-- WHAT NEEDS TO BE DONE --
Using the records that appear below, write out exactly the lines from the one with "10: (393, 127, 10.54)" through the one with "25: (206, 205, 5.48)", keeping both end lines.

-- PROVIDED INFORMATION follows --

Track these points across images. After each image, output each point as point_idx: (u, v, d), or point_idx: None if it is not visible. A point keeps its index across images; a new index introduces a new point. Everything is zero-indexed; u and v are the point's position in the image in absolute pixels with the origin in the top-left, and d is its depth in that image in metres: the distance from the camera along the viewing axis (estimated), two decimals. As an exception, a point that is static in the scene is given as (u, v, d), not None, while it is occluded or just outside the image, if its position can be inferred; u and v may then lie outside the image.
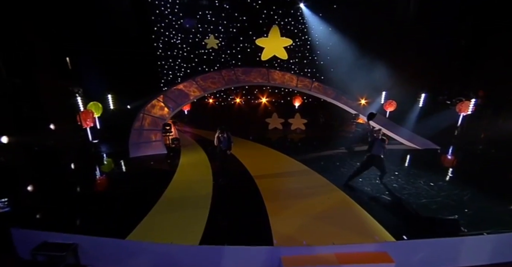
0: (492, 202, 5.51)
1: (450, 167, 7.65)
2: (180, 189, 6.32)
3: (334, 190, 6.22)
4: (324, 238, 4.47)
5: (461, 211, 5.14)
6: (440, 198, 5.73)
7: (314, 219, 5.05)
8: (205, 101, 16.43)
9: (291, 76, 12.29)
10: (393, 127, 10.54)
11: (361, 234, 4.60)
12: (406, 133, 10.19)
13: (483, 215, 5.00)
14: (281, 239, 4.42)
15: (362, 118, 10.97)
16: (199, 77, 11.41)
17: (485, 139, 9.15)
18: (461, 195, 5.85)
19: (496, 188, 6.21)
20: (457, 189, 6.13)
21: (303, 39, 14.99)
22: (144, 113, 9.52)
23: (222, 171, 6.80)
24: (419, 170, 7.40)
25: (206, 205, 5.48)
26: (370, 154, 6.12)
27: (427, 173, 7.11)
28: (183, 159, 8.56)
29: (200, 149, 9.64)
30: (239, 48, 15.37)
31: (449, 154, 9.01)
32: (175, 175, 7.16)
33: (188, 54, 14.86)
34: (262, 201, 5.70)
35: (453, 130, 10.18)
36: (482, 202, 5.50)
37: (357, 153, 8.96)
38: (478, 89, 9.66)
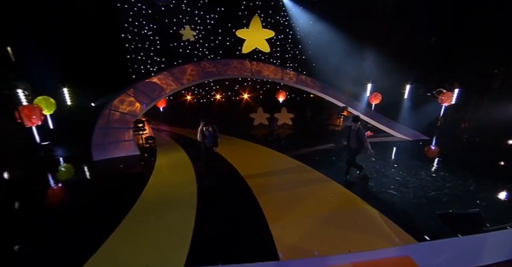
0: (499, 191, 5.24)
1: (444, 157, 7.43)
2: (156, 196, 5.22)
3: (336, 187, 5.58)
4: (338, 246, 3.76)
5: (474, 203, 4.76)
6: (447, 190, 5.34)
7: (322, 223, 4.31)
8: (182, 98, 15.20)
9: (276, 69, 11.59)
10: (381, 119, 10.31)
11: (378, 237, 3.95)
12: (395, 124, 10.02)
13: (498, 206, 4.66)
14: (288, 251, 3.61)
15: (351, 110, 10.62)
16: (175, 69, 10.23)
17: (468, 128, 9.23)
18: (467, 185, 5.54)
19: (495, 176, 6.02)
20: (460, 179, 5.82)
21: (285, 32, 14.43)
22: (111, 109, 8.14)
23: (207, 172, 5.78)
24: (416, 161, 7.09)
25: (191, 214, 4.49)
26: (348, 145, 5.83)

-- PROVIDED INFORMATION concluded --
-- PROVIDED INFORMATION follows --

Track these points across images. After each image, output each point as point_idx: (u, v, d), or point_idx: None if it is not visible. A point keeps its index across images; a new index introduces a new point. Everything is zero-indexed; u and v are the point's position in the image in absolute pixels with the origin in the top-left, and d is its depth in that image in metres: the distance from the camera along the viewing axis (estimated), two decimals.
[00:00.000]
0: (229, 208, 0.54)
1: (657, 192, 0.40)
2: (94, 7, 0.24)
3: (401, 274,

-- PROVIDED INFORMATION concluded --
-- PROVIDED INFORMATION follows --

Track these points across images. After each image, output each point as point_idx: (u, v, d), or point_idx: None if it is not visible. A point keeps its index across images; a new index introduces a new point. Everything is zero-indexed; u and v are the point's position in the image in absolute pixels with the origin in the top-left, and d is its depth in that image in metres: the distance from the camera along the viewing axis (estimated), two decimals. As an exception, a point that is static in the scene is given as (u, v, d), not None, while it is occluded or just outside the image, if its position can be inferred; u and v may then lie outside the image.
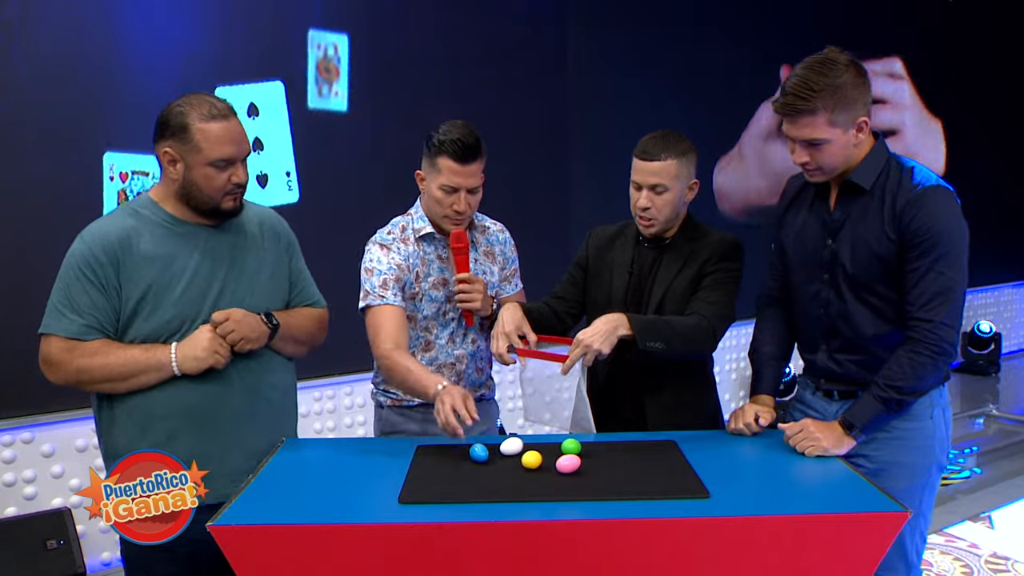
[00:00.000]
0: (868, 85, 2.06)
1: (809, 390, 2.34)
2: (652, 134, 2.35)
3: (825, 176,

-- PROVIDED INFORMATION concluded --

-- REPLY TO THE TASK --
10: (393, 127, 10.54)
11: (361, 234, 4.60)
12: (406, 133, 10.19)
13: (483, 215, 5.00)
14: (281, 239, 4.42)
15: (362, 118, 10.97)
16: (199, 77, 11.41)
17: (485, 139, 9.15)
18: (461, 195, 5.85)
19: (496, 188, 6.21)
20: (457, 189, 6.13)
21: (303, 39, 14.99)
22: (144, 113, 9.52)
23: (222, 171, 6.80)
24: (419, 170, 7.40)
25: (206, 205, 5.48)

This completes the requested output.